Plant communication

“I talk to the trees, but they don’t listen to me…” sings one of the characters in the musical Paint Your Wagon. Maybe he’s just not speaking the right language.

Far from being inert lumps, plants can and do communicate–both with other plants, and, interestingly, with insects.

Of course, we’re not talking Shakespearean sonnets or even political speeches here. Plant communication is all based on chemicals.

The idea that plants communicate chemically with one another has been around for a couple of decades, but it’s only been in the last few years that solid scientific evidence has been accumulated to support the notion.

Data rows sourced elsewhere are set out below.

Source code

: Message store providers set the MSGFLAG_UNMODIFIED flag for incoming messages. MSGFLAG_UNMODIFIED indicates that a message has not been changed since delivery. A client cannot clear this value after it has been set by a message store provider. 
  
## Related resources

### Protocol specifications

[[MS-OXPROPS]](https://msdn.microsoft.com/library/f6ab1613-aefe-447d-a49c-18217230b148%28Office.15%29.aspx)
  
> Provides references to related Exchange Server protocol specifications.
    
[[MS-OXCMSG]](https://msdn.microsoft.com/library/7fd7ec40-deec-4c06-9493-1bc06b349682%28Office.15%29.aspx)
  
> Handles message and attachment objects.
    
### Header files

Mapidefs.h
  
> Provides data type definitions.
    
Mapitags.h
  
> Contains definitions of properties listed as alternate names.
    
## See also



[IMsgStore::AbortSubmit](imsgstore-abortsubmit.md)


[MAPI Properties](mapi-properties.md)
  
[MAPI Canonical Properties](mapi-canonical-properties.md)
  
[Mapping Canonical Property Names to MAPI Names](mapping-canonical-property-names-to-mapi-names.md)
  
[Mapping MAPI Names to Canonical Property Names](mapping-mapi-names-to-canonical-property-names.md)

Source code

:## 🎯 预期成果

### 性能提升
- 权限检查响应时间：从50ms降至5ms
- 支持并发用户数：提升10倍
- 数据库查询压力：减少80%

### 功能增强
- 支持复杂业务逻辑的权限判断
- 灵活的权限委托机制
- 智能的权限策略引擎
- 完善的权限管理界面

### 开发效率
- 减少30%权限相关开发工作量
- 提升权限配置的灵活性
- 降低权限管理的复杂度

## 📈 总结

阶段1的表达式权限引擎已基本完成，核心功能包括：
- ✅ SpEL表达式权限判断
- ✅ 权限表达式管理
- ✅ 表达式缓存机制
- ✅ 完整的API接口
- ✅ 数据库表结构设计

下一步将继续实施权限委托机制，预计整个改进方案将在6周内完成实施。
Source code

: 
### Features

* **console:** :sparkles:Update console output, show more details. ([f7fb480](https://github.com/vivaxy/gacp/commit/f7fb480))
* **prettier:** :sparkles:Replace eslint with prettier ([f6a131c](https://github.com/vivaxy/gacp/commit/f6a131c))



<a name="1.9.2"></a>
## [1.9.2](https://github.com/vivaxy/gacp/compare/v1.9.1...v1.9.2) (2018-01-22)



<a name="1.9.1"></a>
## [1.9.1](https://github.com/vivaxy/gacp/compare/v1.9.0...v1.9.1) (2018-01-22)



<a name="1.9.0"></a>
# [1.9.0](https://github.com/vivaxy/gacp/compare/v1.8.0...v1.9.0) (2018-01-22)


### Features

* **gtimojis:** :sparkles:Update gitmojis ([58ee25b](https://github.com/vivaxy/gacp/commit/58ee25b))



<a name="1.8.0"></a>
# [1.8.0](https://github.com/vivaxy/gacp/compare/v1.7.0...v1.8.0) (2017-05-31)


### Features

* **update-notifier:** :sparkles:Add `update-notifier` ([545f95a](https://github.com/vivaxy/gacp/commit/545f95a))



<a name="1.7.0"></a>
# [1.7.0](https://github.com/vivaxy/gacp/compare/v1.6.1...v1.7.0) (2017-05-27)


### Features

Over three seasons spanning 1996 through 1998, researchers from the University of California in Davis monitored wild tobacco plants growing near sagebrush. They clipped the leaves of some of the sagebrush plants to mimic the damage caused by insects. The sagebrush plants responded with a puff of a chemical called methyl jasmonate. In response, tobacco plants downwind immediately begin boosting the level of an enzyme called PPO that makes their leaves less tasty to plant-eating insects. Within minutes of the clipping of the sagebrush, the plants’ PPO levels quadrupled.

It worked, too. Tobacco plants next to the clipped sagebrush suffered sixty percent less damage from grasshoppers and caterpillars than tobacco plants next to unclipped sagebrush.

Then, last fall, scientists at Kyoto University in Japan let spider mites loose on lima-bean plants and tracked the plants’ responses. They found five different defense mechanisms. First, each injured plant released a chemical that changed its flavor, making it less attractive to the mites (although I personally nd it hard to imagine anything less attractive than the taste of a lima bean to begin with).

Then the plants released other chemicals that drifted away. Other lima bean plants received the chemical and immediately begin giving off the same chemicals, making themselves less tasty and warning still more lima bean plants, before the mites even reached them.

Most amazingly, some of the released chemicals had the effect of summoning a whole new batch of mites–mites that, rather than eating lima bean plants, preferred to eat the spider mites attacking the lima bean plants.

The Japanese researchers even found that the plants could distinguish between insect damage and crushing damage. They crushed some leaves and stems and found that although the injured plants released chemicals, the surrounding plants ignored them, somehow recognizing no real danger existed. (It appears that substances in the attacking insects’ saliva are required to trigger the anti-insect chemical response in the plant.)

Other examples from agriculture are also known. Corn under attack from armyworms, for instance, puts out a chemical signal that attracts a predatory wasp. The wasp lays its eggs inside the armyworm; when they hatch, the wasp larva eat the armyworm.

And a study released last week shows that this kind of signaling exists not only in agricultural situations and in labs, but in the wild–which means it is likely widespread throughout the plant kingdom.

Researchers from the Max Planck Institute for Chemical Ecology in Jena, Germany, discovered that when a species of wild tobacco plant that grows in the southwestern United States is damaged by hornworms (the larva of the hawkmoth) it releases chemicals that attract predatory insects that kill the larva.

Such chemical calls for helps benefit both the plant being attacked and the predators, who would otherwise find it very difficult to find the larva, which are camouflaged and also tend to feed on the underside of leaves, where they can’t be seen. Most likely the plant developed a chemical defense that predators evolved to take advantage of, but the result is the same as if the plant consciously sent out a cry for help.

Agricultural scientists are already looking for ways to use this new understanding of plant communication to improve the way farmers fight pests. For example, these kind of indirect defenses could be genetically engineered into crops so that they could more effectively summon natural predators. That could reduce the need for chemical pesticides–in fact, you’d want to avoid chemicals, because they would kill the predators you need to kill the pests. And whereas pests can develop a resistance to pesticides, they can’t develop resistance to predators.

The guy from Paint Your Wagon had it all wrong. Instead of talking to the trees, maybe he should have been listening to the lima beans.